Journalism’s means of gathering information has changed through time

Journalism’s means of gathering information has changed through time

Edwin J. Viera, Opinion Editor

In the world of journalism, the term “off the record” usually means that anything a source says cannot be recorded by the reporter conducting the interview and used in the article they are writing. However, in the age of digital media and access to instant information this sacred phrase seems to be meaningless.

Technology’s evolutions and the newest means of gathering information can make writing informative articles a simple matter of going to Google, and searching what you’re looking for with some intent. Certain websites like Google Scholar are a showcase for the studies people would have to spend time searching for.

However, this is also shrinking the difference between what is considered off the record and censorship. Censorship in journalism is not an unfamiliar idea, especially since the presidency of Donald Trump. One major example comes from the events depicted in the film, The Post.

The film depicts the inner workings behind the decision of The Washington Post to publish The Pentagon Papers, a series of documents about a military study done on how the Vietnam War was going. In addition to The Washington Post having the documents, The New York Times also received a copy of the documents.

However, The New York Times was given a cease and desist order to keep them from publishing the papers, however, this didn’t stop the Washington Post from publishing the documents when they had them.

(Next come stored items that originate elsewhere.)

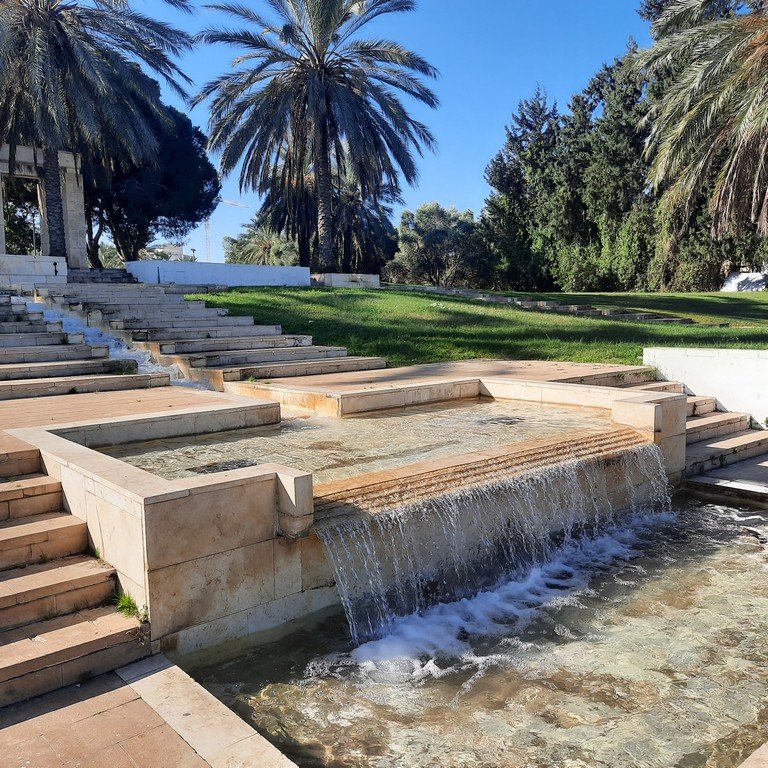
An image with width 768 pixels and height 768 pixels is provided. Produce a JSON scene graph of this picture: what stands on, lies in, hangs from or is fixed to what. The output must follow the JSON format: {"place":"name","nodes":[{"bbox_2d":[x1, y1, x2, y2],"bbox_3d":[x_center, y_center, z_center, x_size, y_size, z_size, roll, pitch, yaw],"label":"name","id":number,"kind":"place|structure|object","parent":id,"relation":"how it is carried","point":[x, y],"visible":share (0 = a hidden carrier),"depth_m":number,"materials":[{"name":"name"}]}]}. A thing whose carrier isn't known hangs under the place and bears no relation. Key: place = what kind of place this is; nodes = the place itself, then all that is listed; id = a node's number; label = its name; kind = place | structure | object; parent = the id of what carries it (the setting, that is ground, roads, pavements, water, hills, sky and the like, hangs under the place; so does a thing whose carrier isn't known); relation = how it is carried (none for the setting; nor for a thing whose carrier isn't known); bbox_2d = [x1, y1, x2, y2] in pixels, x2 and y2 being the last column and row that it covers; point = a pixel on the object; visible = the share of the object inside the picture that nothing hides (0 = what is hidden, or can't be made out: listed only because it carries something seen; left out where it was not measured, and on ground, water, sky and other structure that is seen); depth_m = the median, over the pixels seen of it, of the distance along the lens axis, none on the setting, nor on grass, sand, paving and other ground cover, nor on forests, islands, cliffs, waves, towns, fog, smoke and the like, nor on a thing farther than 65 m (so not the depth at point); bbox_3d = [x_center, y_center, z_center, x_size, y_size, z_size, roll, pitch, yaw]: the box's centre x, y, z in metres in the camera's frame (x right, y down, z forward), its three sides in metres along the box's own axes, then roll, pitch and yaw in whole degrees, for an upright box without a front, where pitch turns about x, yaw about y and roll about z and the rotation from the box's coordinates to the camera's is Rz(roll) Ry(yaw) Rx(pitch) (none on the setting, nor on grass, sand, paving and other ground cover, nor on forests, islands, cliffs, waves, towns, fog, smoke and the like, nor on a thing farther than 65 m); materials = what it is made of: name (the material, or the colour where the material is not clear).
{"place":"outdoors","nodes":[
{"label":"outdoors","id":0,"kind":"place"},
{"bbox_2d":[0,254,67,289],"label":"low wall","id":1,"kind":"structure","parent":0,"point":[32,263],"depth_m":19.18,"materials":[{"name":"white stone"}]},
{"bbox_2d":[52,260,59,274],"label":"wall lamp","id":2,"kind":"object","parent":1,"relation":"attached to","point":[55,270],"visible":0.98,"depth_m":20.50,"materials":[{"name":"black metal"}]},
{"bbox_2d":[0,291,167,400],"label":"stone steps","id":3,"kind":"structure","parent":0,"point":[15,335],"depth_m":11.34,"materials":[{"name":"stone"}]},
{"bbox_2d":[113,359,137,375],"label":"weed","id":4,"kind":"object","parent":3,"relation":"on","point":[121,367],"visible":0.78,"depth_m":10.58,"materials":[{"name":"green plant"}]},
{"bbox_2d":[0,655,296,767],"label":"pavement","id":5,"kind":"structure","parent":0,"point":[180,739],"materials":[{"name":"stone"}]},
{"bbox_2d":[0,444,147,715],"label":"stone steps","id":6,"kind":"structure","parent":5,"relation":"on","point":[24,527],"depth_m":4.25,"materials":[{"name":"stone"}]},
{"bbox_2d":[112,590,147,622],"bbox_3d":[-1.494,1.310,4.347,0.270,0.150,0.326,-7,9,-41],"label":"weed","id":7,"kind":"object","parent":6,"relation":"on","point":[128,607],"visible":0.51,"depth_m":4.36,"materials":[{"name":"green plant"}]},
{"bbox_2d":[145,243,189,261],"label":"distant building","id":8,"kind":"structure","parent":0,"point":[169,246],"materials":[{"name":"white"}]},
{"bbox_2d":[124,259,310,287],"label":"white wall","id":9,"kind":"structure","parent":0,"point":[291,281],"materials":[{"name":"white paint"}]},
{"bbox_2d":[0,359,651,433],"label":"paved terrace","id":10,"kind":"structure","parent":0,"point":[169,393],"materials":[{"name":"stone"}]},
{"bbox_2d":[313,273,381,287],"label":"low wall","id":11,"kind":"structure","parent":0,"point":[375,279],"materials":[{"name":"stone"}]},
{"bbox_2d":[92,398,623,490],"label":"pool water","id":12,"kind":"structure","parent":0,"point":[565,413],"materials":[{"name":"liquid"}]},
{"bbox_2d":[191,458,256,473],"bbox_3d":[-1.288,0.689,5.990,0.591,0.081,0.556,-7,9,-41],"label":"pool drain","id":13,"kind":"object","parent":12,"relation":"in","point":[218,469],"visible":0.44,"depth_m":5.95,"materials":[{"name":"black metal"}]},
{"bbox_2d":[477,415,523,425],"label":"pool drain","id":14,"kind":"object","parent":12,"relation":"in","point":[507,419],"visible":0.77,"depth_m":7.63,"materials":[{"name":"metal"}]},
{"bbox_2d":[74,0,646,263],"label":"sky","id":15,"kind":"structure","parent":0,"point":[465,198],"materials":[{"name":"blue"}]},
{"bbox_2d":[181,488,767,767],"label":"pool water","id":16,"kind":"structure","parent":0,"point":[756,560],"materials":[{"name":"liquid"}]},
{"bbox_2d":[189,285,767,368],"label":"lawn","id":17,"kind":"structure","parent":0,"point":[732,330],"materials":[{"name":"green plant"}]},
{"bbox_2d":[389,202,490,286],"bbox_3d":[3.272,-7.687,43.752,6.507,5.844,6.193,3,8,29],"label":"tree","id":18,"kind":"object","parent":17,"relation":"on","point":[437,237],"visible":0.9,"depth_m":42.30,"materials":[{"name":"green plant"}]},
{"bbox_2d":[481,88,563,290],"bbox_3d":[7.998,-9.901,39.328,5.662,10.689,5.654,-7,9,-41],"label":"cypress tree","id":19,"kind":"object","parent":17,"relation":"on","point":[501,172],"visible":0.81,"depth_m":38.12,"materials":[{"name":"plant"}]},
{"bbox_2d":[391,284,702,324],"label":"stone steps","id":20,"kind":"structure","parent":17,"relation":"on","point":[551,304],"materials":[{"name":"grey stone"}]},
{"bbox_2d":[559,50,655,293],"bbox_3d":[11.221,-9.883,35.800,6.259,11.639,6.345,-7,9,-41],"label":"tree","id":21,"kind":"object","parent":17,"relation":"on","point":[604,172],"visible":0.72,"depth_m":34.40,"materials":[{"name":"plant"}]},
{"bbox_2d":[645,346,767,428],"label":"white wall","id":22,"kind":"structure","parent":0,"point":[708,356],"depth_m":10.09,"materials":[{"name":"white paint"}]},
{"bbox_2d":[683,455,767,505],"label":"stone step","id":23,"kind":"structure","parent":0,"point":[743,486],"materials":[{"name":"grey stone"}]},
{"bbox_2d":[721,269,767,291],"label":"white wall","id":24,"kind":"structure","parent":0,"point":[739,279],"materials":[{"name":"white paint"}]},
{"label":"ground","id":25,"kind":"structure","parent":0},
{"bbox_2d":[1,176,41,256],"bbox_3d":[-17.953,-7.743,33.610,6.008,7.620,5.931,-7,9,-41],"label":"tree","id":26,"kind":"object","parent":25,"relation":"on","point":[8,225],"visible":0.43,"depth_m":33.28,"materials":[{"name":"green plant"}]},
{"bbox_2d":[0,143,86,270],"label":"stone gateway","id":27,"kind":"object","parent":25,"relation":"on","point":[77,231],"visible":0.71,"depth_m":24.56,"materials":[{"name":"stone"}]},
{"bbox_2d":[0,0,195,256],"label":"palm tree","id":28,"kind":"object","parent":25,"relation":"on","point":[55,21],"visible":0.98,"depth_m":22.23,"materials":[{"name":"plant"}]},
{"bbox_2d":[69,267,137,283],"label":"stone steps","id":29,"kind":"structure","parent":25,"relation":"on","point":[123,276],"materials":[{"name":"grey stone"}]},
{"bbox_2d":[79,87,219,263],"bbox_3d":[-12.278,-9.156,34.886,8.657,9.643,8.496,4,8,37],"label":"tree","id":30,"kind":"object","parent":25,"relation":"on","point":[192,149],"visible":0.57,"depth_m":33.12,"materials":[{"name":"plant"}]},
{"bbox_2d":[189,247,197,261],"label":"lamp","id":31,"kind":"object","parent":25,"relation":"on","point":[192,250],"visible":0.51,"depth_m":45.19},
{"bbox_2d":[37,281,387,390],"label":"stone staircase","id":32,"kind":"structure","parent":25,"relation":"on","point":[150,309],"depth_m":13.98,"materials":[{"name":"stone"}]},
{"bbox_2d":[30,301,188,385],"label":"waterfall","id":33,"kind":"structure","parent":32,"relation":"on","point":[117,352],"materials":[{"name":"white liquid"}]},
{"bbox_2d":[203,198,246,261],"label":"construction crane","id":34,"kind":"object","parent":25,"relation":"on","point":[207,229],"visible":0.38,"materials":[{"name":"metal"}]},
{"bbox_2d":[223,218,298,265],"bbox_3d":[-7.693,-8.213,49.976,5.956,6.480,6.204,-7,9,-41],"label":"palm tree","id":35,"kind":"object","parent":25,"relation":"on","point":[264,250],"visible":0.61,"depth_m":48.89,"materials":[{"name":"green plant"}]},
{"bbox_2d":[191,0,439,270],"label":"palm tree","id":36,"kind":"object","parent":25,"relation":"on","point":[322,125],"visible":0.99,"depth_m":26.50,"materials":[{"name":"green plant"}]},
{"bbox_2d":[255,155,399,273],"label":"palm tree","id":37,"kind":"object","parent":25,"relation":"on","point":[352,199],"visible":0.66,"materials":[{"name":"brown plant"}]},
{"bbox_2d":[6,366,691,661],"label":"fountain","id":38,"kind":"object","parent":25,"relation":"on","point":[220,493],"visible":0.5,"depth_m":5.03,"materials":[{"name":"stone"}]},
{"bbox_2d":[312,427,671,647],"label":"waterfall","id":39,"kind":"structure","parent":38,"relation":"attached to","point":[470,497],"materials":[{"name":"liquid"}]},
{"bbox_2d":[586,369,767,498],"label":"stairs","id":40,"kind":"structure","parent":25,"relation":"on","point":[726,445],"depth_m":8.78,"materials":[{"name":"stone"}]},
{"bbox_2d":[634,0,767,246],"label":"palm tree","id":41,"kind":"object","parent":25,"relation":"on","point":[757,54],"visible":0.99,"depth_m":17.80,"materials":[{"name":"green plant"}]},
{"bbox_2d":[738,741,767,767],"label":"stone ledge","id":42,"kind":"object","parent":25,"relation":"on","point":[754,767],"visible":0.94,"depth_m":2.95,"materials":[{"name":"stone"}]}
]}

The Federal Government took the Washington Post as well as The New York Times to court and The Post won. They had the right to publish the study because it wasn’t a threat to national security.

While these bring up the idea of government censorship in place of people saying, “this is off the record”, it comes to a point where they have to be censored in order to keep information from spreading. Could this be what it comes to in order to make sure that people are protected from the freedoms the first amendment provides to the press?

One thing to recognize is how the difference between “off the record” and censorship is changing. One example of example is the case of Progressive magazine and their infamous magazine article, “The H-bomb Secret; How we got it and why we’re telling it”, in which they released, in intimate detail, how to build a hydrogen bomb.

However, the federal government used prior restraint, which is the judicial suppression of material that would be published or broadcast, on the grounds that it is libelous or harmful, to halt Progressive magazine’s article. Since the article would have placed a great danger to national security the Supreme Court held it up in the landmark case, United States v, Progressive, Inc.

This is a question that remains in limbo because technology and other sites such as WikiLeaks have become a place where any media outlet can have instant access to these documents and can infuse certain information they want for a desired outcome. But is it the technology that made the way we get information different or are the media like a child that you can’t say no to?

Using sources and people with close ties to a certain newsworthy item/person/event are a common means for getting at the heart of an issue. However, in the era of fake news, misinformation and alternative facts, the tactics and means of the media are entirely necessary. Government suppression of documents or some other kind of misdirection has given people less faith in both the government and the media.

The loss of faith in the media can be shown through how news networks like CNN present the news. For hours upon hours on end, CNN will air the same story, usually about President Donald Trump, without showing any other stories. News outlets don’t attempt to gather other stories aside from information on Trump and other goings on within the government.

Just as the idea of censorship has become broader, the idea of “off the record” has become a part of the umbrella term of government censorship. Redacting information, classifying it and other means seem to have become useless as someone is eager to spread the message of something that isn’t right with what the government is doing.